#### [TASK PROMPT]
Recast the data below as a Markdown table with the columns Row and Content, giving each nonblank line its own numbered row and omitting the picture.

#### [MATERIAL FOR THIS EXERCISE]

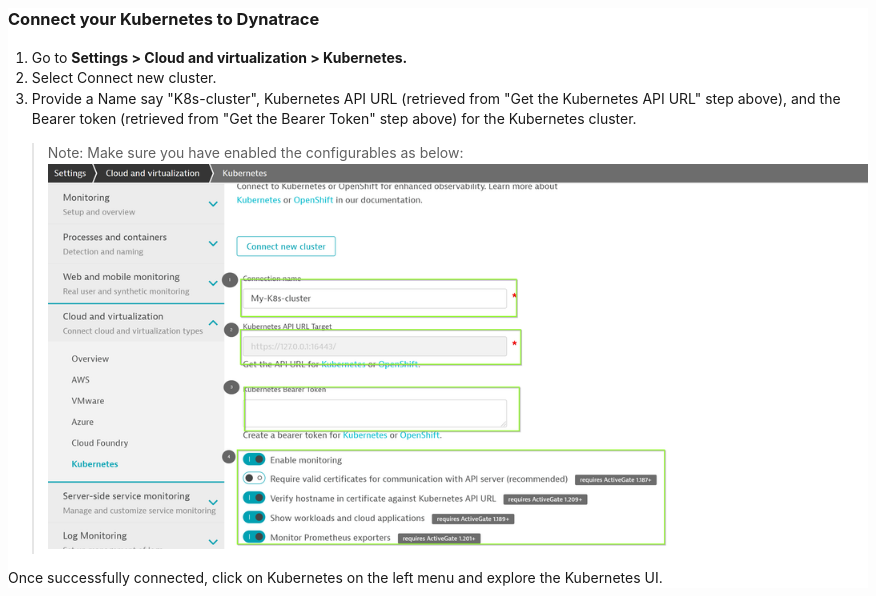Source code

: ### Connect your Kubernetes to Dynatrace

1. Go to **Settings > Cloud and virtualization > Kubernetes.**  
2. Select Connect new cluster.  
3. Provide a Name say "K8s-cluster", Kubernetes API URL (retrieved from "Get the Kubernetes API URL" step above), and the Bearer token (retrieved from "Get the Bearer Token" step above) for the Kubernetes cluster.  

> Note: Make sure you have enabled the configurables as below:
![image](./assets/k8s-prom/dynatrace/K8s-cluster.png)  

Once successfully connected, click on Kubernetes on the left menu and explore the Kubernetes UI.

#### [EXERCISE RESPONSE]
| Row | Content |
|---|---|
| 1 | Source code |
| 2 | : ### Connect your Kubernetes to Dynatrace |
| 3 | 1. Go to **Settings > Cloud and virtualization > Kubernetes.**   |
| 4 | 2. Select Connect new cluster.   |
| 5 | 3. Provide a Name say "K8s-cluster", Kubernetes API URL (retrieved from "Get the Kubernetes API URL" step above), and the Bearer token (retrieved from "Get the Bearer Token" step above) for the Kubernetes cluster.   |
| 6 | > Note: Make sure you have enabled the configurables as below: |
| 7 | ![image](./assets/k8s-prom/dynatrace/K8s-cluster.png)   |
| 8 | Once successfully connected, click on Kubernetes on the left menu and explore the Kubernetes UI. |